Kehebatan Rebound Offensif Knicks Bersama Mitchell Robinson
Pelatih Knicks, Mike Brown, mengajukan sebuah pertanyaan yang menarik selama konferensi pers setelah pertandingan. Ia bertanya kepada para awak media tentang siapa yang pernah melihat seorang pemain bermain selama 16 menit dan berhasil meraih sembilan rebound ofensif.
Setelah beberapa detik keheningan, seorang reporter mengangkat tangan. “Siapa?” tanya Brown dengan nada terkejut.
“Mitch,” jawab reporter tersebut, merujuk pada Mitchell Robinson.
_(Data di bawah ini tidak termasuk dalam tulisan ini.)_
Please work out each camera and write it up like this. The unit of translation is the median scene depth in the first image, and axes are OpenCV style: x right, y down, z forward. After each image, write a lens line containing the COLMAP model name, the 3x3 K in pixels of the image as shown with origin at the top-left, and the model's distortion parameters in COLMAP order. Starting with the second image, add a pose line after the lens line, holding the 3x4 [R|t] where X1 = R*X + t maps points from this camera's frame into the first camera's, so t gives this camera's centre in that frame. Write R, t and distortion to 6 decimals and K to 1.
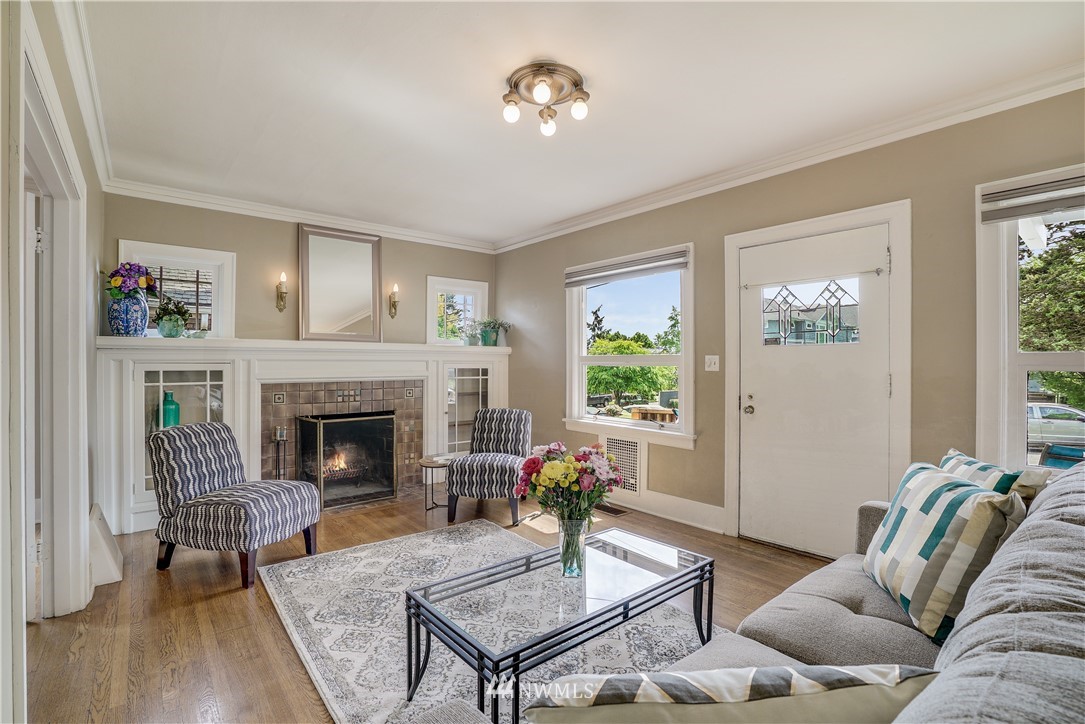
lens RADIAL K [[508.1, 0, 537.1], [0, 508.1, 362.3], [0, 0, 1]] dist [-0.033465, 0.002062]
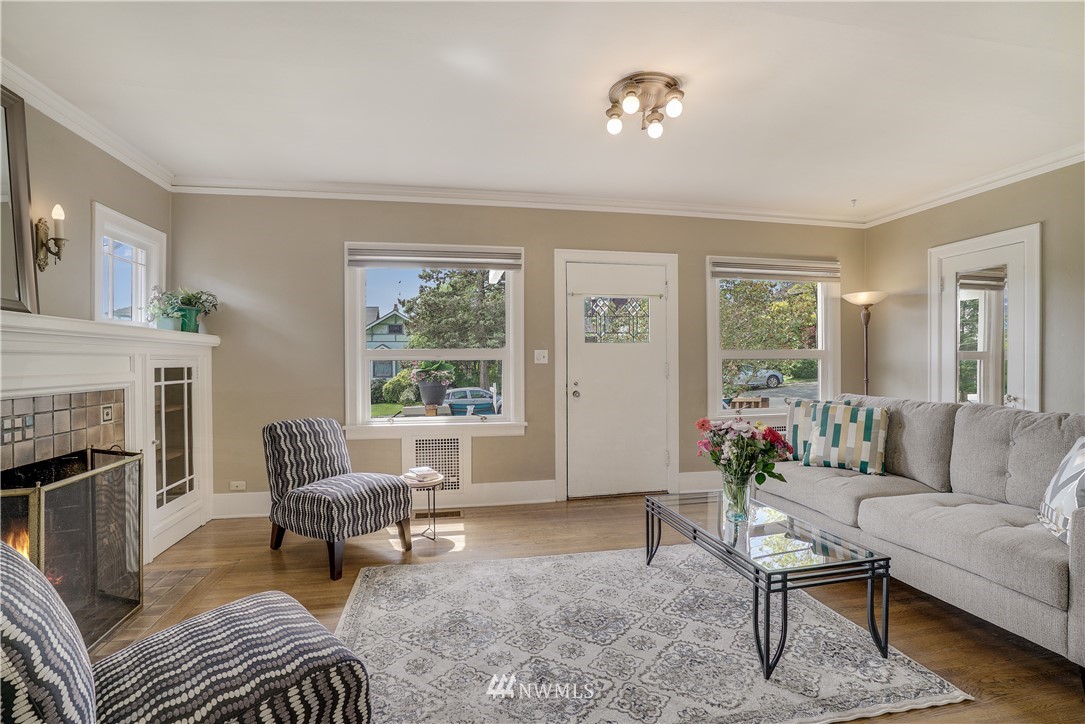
lens RADIAL K [[508.1, 0, 542.4], [0, 508.1, 365.0], [0, 0, 1]] dist [-0.033465, 0.002062]
pose [[0.466269, -0.012644, 0.884553, -0.597927], [0.007465, 0.999918, 0.010358, 0.007359], [-0.884612, 0.001773, 0.466325, 0.407304]]
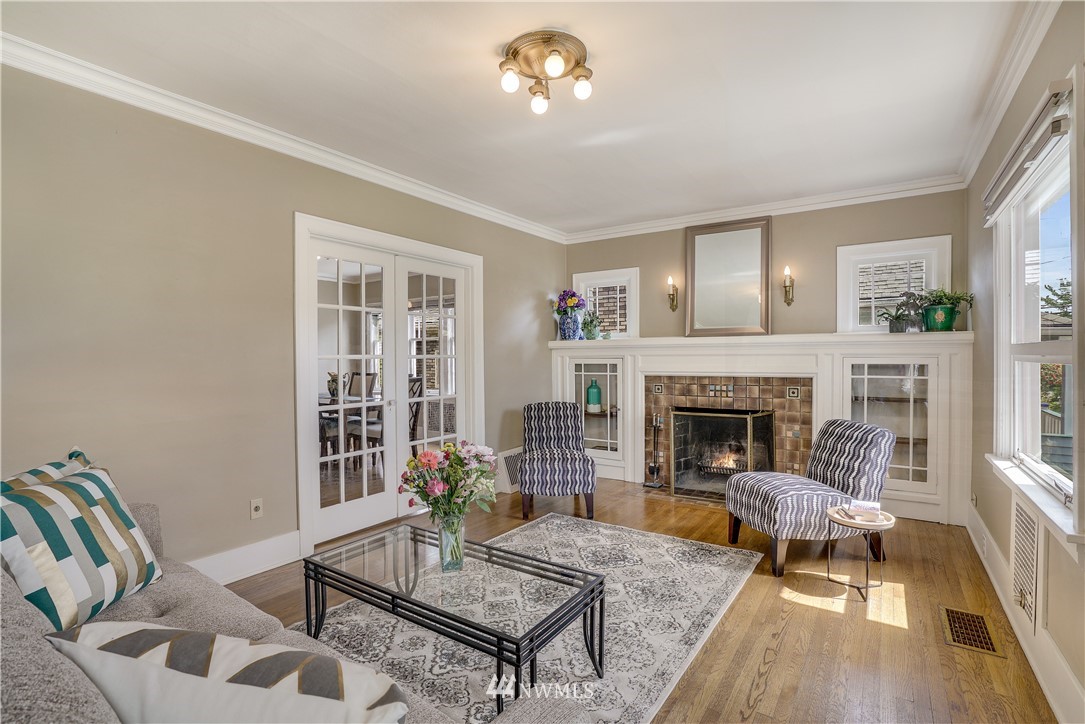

Jawaban tersebut menggugah tawa di ruangan konferensi pers, tetapi memang benar: Robinson adalah salah satu pengumpul rebound ofensif terbaik di NBA, terutama saat ia fit. Tanpa kehadirannya, ambisi Knicks untuk meraih juara tampak lebih sulit. Robinson bukan hanya sekadar pelindung terbaik di dalam cat, tetapi ia juga memberi peluang tambahan bagi tim yang memiliki potensi menyerang tinggi. Saat ini, ia mencatatkan rata-rata 6.3 rebound ofensif per pertandingan, menjadikannya pemimpin di liga.
Dominasinya Walau Minim Penampilan
Meskipun Robinson baru tampil dalam tiga pertandingan musim ini, Knicks memimpin NBA dengan rata-rata 15.3 rebound ofensif per pertandingan. Yang menarik, mereka memiliki empat pemain non-besar (Mikal Bridges, Josh Hart, OG Anunoby, dan Miles McBride) yang rata-rata mencapai lebih dari satu rebound ofensif per pertandingan. Hanya Indiana Pacers yang dapat membanggakan statistik serupa.
Mendapatkan kesempatan kedua telah menjadi senjata utama bagi serangan Knicks yang masih mencari ritmenya. Meskipun mereka berada di peringkat bawah dalam persentase tembakan, Knicks menduduki posisi ketujuh dalam poin dari rebound kedua, dengan rata-rata 17.6 poin.
Pentingnya Serangan Rebound
Menurut Bridges, fokus untuk memanfaatkan rebound dari sudut-sudut lapangan menjadi salah satu penekanan dalam sistem Brown. Ini terbukti saat Towns berjuang mempertahankan bola setelah tembakan yang meleset, dan Bridges tidak hanya berdiri di sudut tetapi ikut terlibat. Ini memungkinkan Knicks mencetak dua poin dari peluang tersebut.
Brown menekankan pentingnya kerja keras dalam menyerang rebound dari “zona crash.” Timnya terus memantau statistik ini dan memberikan umpan balik kepada pemain setelah pertandingan. “Kamu harus tetap mengawasi setiap pemain. Setiap serangan, itu harus cepat. Dalam liga ini, banyak sekali tim dan pemain berbakat. Mereka yang hebat adalah yang paling konsisten,” ujar Brown.
Mereka juga meningkatkan jumlah tembakan tiga angka, yang menciptakan lebih banyak rebound panjang. Meskipun terjadinya tembakan meleset, para pemain tetap disiplin dalam menyerang bola.
Pemain yang Menonjol di Zona Rebound
Pemain kecil seperti McBride juga terlibat dalam perebutan bola di area ofensif. Sementara Anunoby, sebagai pemain sayap, mencatatkan lima rebound ofensif dalam kemenangan besar melawan Minnesota Timberwolves.
Selama delapan pertandingan awal, Anunoby menempati posisi kedua setelah Towns dan Robinson dalam poin dari rebound kedua, dengan rata-rata 3.1 poin. Ia tidak hanya menjadi penerima umpan bagus dari rekan-rekannya di bawah ring, tetapi juga mampu menciptakan peluang kedua untuk dirinya sendiri.
Kesimpulan
Saat Knicks terus mencari bentuk permainan terbaik mereka, disiplin dalam menghancurkan rebound ofensif telah membantu mereka melewati masa-masa sulit. Ini merupakan usaha kolektif yang sering kali menetralkan periode tembakan yang kurang baik.
Dengan pendekatan yang tepat, Knicks berpotensi menjadi salah satu tim dengan serangan terbaik di liga. Jika kualitas tembakan dapat meningkat dan prinsip-prinsip di papan kaca tetap terjaga, tim ini bisa mencetak banyak poin. Hingga saat itu, Knicks terus mencari cara untuk memasukkan bola ke keranjang, meskipun terkadang harus mencobanya dua kali.
“Mendapatkan 21 rebound ofensif dengan persentase tembakan 54%,” kata Brown setelah kemenangan 23 poin melawan Minnesota. “Itu luar biasa.”